Auswanderung in die USA
„1933 konnte meine Mutter nicht mehr an den Spielen in der Pause teilnehmen, weil sie keinen ihrer Mitschüler gefährden wollte“, führte Luedeking weiter aus, der gemeinsam mit seinen beiden Töchtern sowie seiner Cousine Petra Ahrens, die in Deutschland lebt, nach Schwalenberg kam. 1936 habe Marianne Bachrach schließlich nicht mehr zur Schule gehen können, weswegen ihre Eltern sie in ein Schweizer Internat brachten. Anfang 1939 wanderte sie in die USA aus. Ihr Vater starb im Ghetto, ihre Mutter im Konzentrationslager.
Gemeinsam mit ihrem Mann lebte sie in New York, Nicaragua und schließlich in Miami. „Sie engagierte sich ihr ganzes Leben lang für wohltätige Zwecke“, erinnert sich Luedeking an seine Mutter, die im Mai 2017 im Alter von 97 Jahren verstarb.
Emotionaler Besuch
Für Alan Luedeking war es der erste Besuch in Schwalenberg, erzählte er im Gespräch mit der LZ. Der Festakt sei für ihn sehr bewegend gewesen. Er sei er dankbar, dass an seine Vorfahren erinnert werde. Noch emotionaler werde für ihn wohl der bevorstehende Besuch des Heimatortes seiner Mutter, glaubt er. Vor seiner Abreise am Wochenende werde er nach Plettenberg fahren – ebenfalls zum ersten Mal.

Erinnerungen wachhalten
„Fast 80 Jahre nach der Shoa ist Antisemitismus wieder ein Thema. Jüdinnen und Juden haben Angst.

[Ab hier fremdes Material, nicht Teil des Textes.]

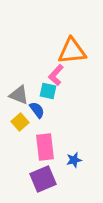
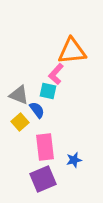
pink L-shape: moved 1 px up
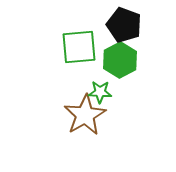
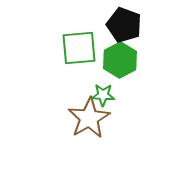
green square: moved 1 px down
green star: moved 3 px right, 3 px down
brown star: moved 4 px right, 3 px down
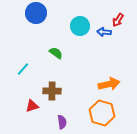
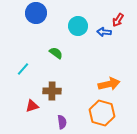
cyan circle: moved 2 px left
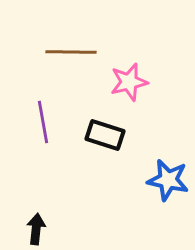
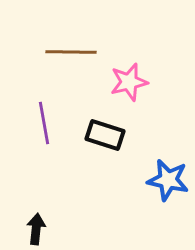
purple line: moved 1 px right, 1 px down
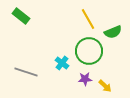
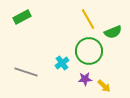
green rectangle: moved 1 px right, 1 px down; rotated 66 degrees counterclockwise
cyan cross: rotated 16 degrees clockwise
yellow arrow: moved 1 px left
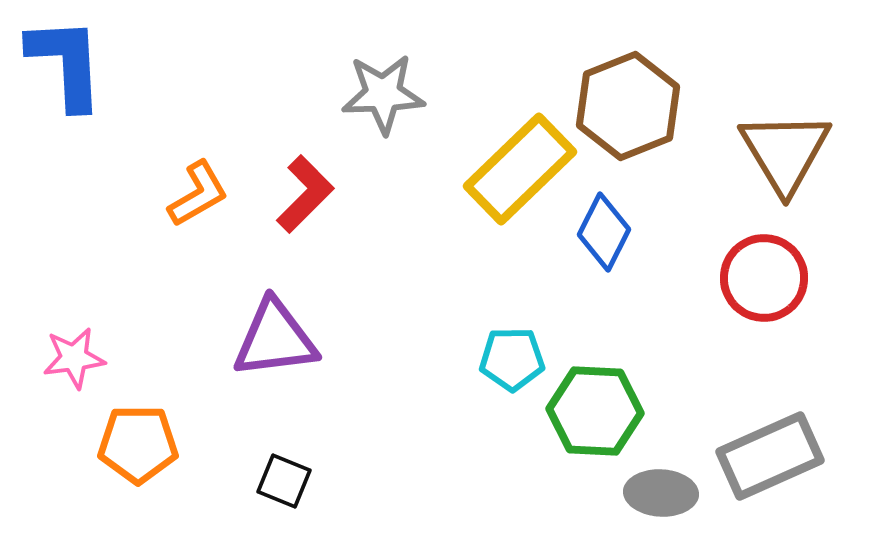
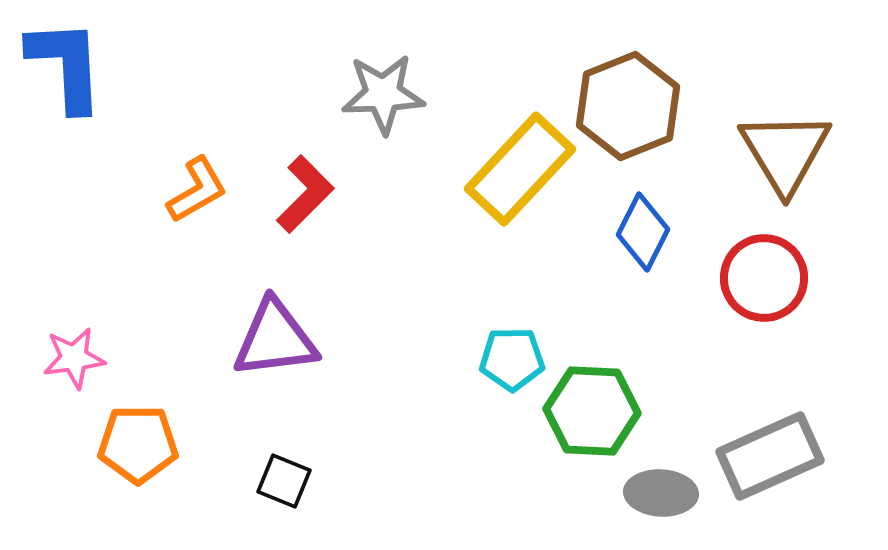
blue L-shape: moved 2 px down
yellow rectangle: rotated 3 degrees counterclockwise
orange L-shape: moved 1 px left, 4 px up
blue diamond: moved 39 px right
green hexagon: moved 3 px left
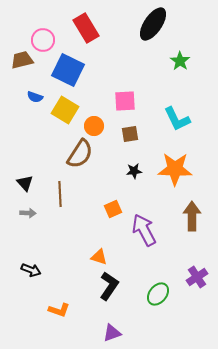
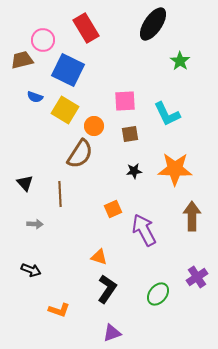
cyan L-shape: moved 10 px left, 5 px up
gray arrow: moved 7 px right, 11 px down
black L-shape: moved 2 px left, 3 px down
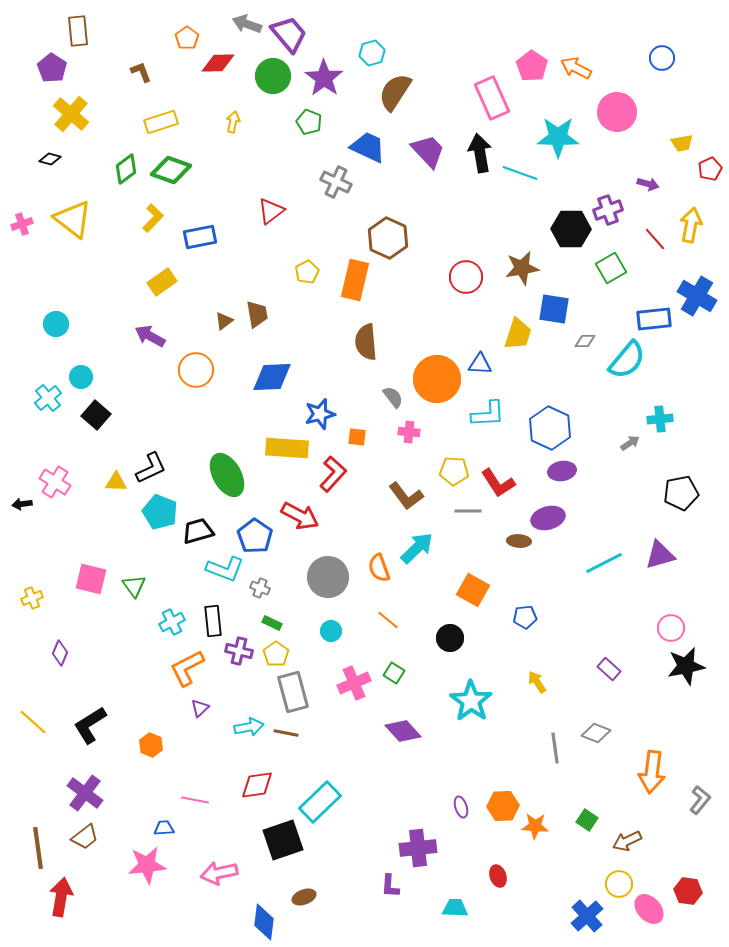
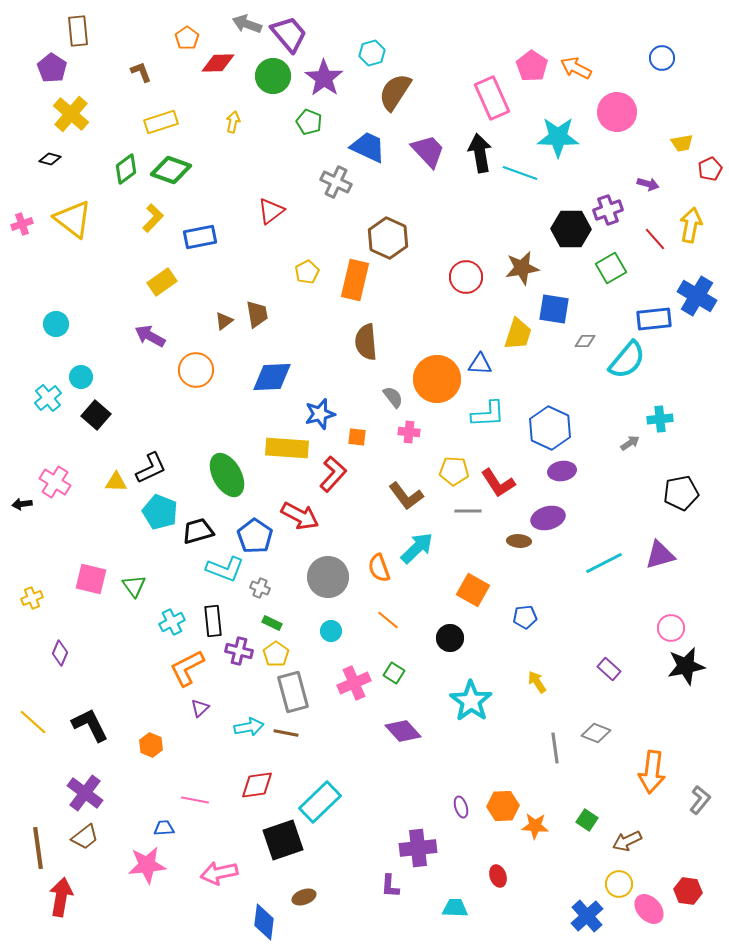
black L-shape at (90, 725): rotated 96 degrees clockwise
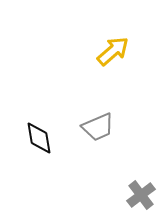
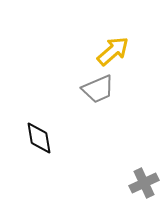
gray trapezoid: moved 38 px up
gray cross: moved 3 px right, 12 px up; rotated 12 degrees clockwise
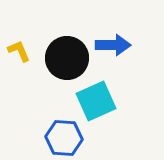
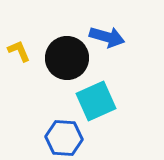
blue arrow: moved 6 px left, 8 px up; rotated 16 degrees clockwise
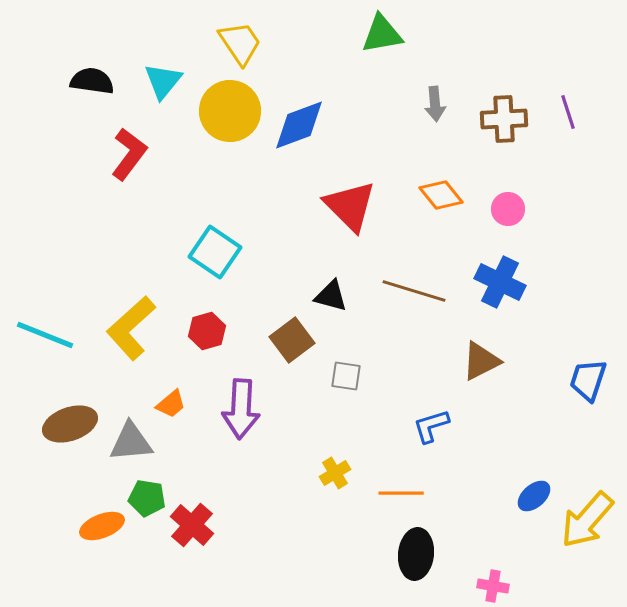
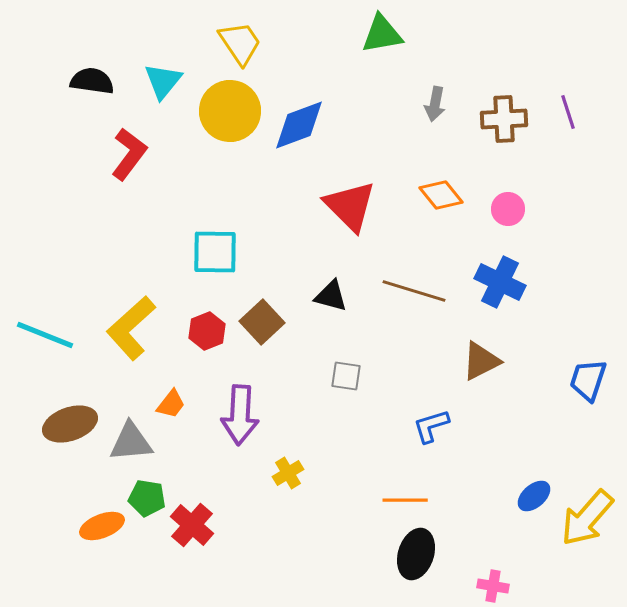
gray arrow: rotated 16 degrees clockwise
cyan square: rotated 33 degrees counterclockwise
red hexagon: rotated 6 degrees counterclockwise
brown square: moved 30 px left, 18 px up; rotated 6 degrees counterclockwise
orange trapezoid: rotated 12 degrees counterclockwise
purple arrow: moved 1 px left, 6 px down
yellow cross: moved 47 px left
orange line: moved 4 px right, 7 px down
yellow arrow: moved 2 px up
black ellipse: rotated 12 degrees clockwise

Antisemitismus findet sich in allen Ländern und allen Bevölkerungssichten, auch in Deutschland. Das ist entsetzlich“, sagte Bürgermeister Jörg Bierwirth bei der Feierstunde, die in dem einstigen Wohn- und Geschäftshaus der Familie Bachrach, in dem heute der Kunstverein beheimatet ist, veranstaltet wurde. „Ich selbst habe gerade jetzt in diesen acht Wochen des Krieges in sehr vielen Gesprächsrunden viel Antisemitismus erlebt“, berichtete Matitjahu Kellig, Vorsitzender der Jüdischen Gemeinde Herford-Detmold, in seiner Rede. Umso wichtiger seien Aktionen wie diese.
Auch Jörg Düning-Gast, Verbandsvorsteher des Landesverbandes Lippe, erklärte, wie wichtig das Erinnern ist: „Auch wenn wir damals nicht persönlich beteiligt waren, haben wir heute noch eine Verantwortung.“ Die Verantwortung, die Erinnerung wachzuhalten und mit gutem Beispiel voranzugehen und den Mund gegenüber Unrecht aufzumachen.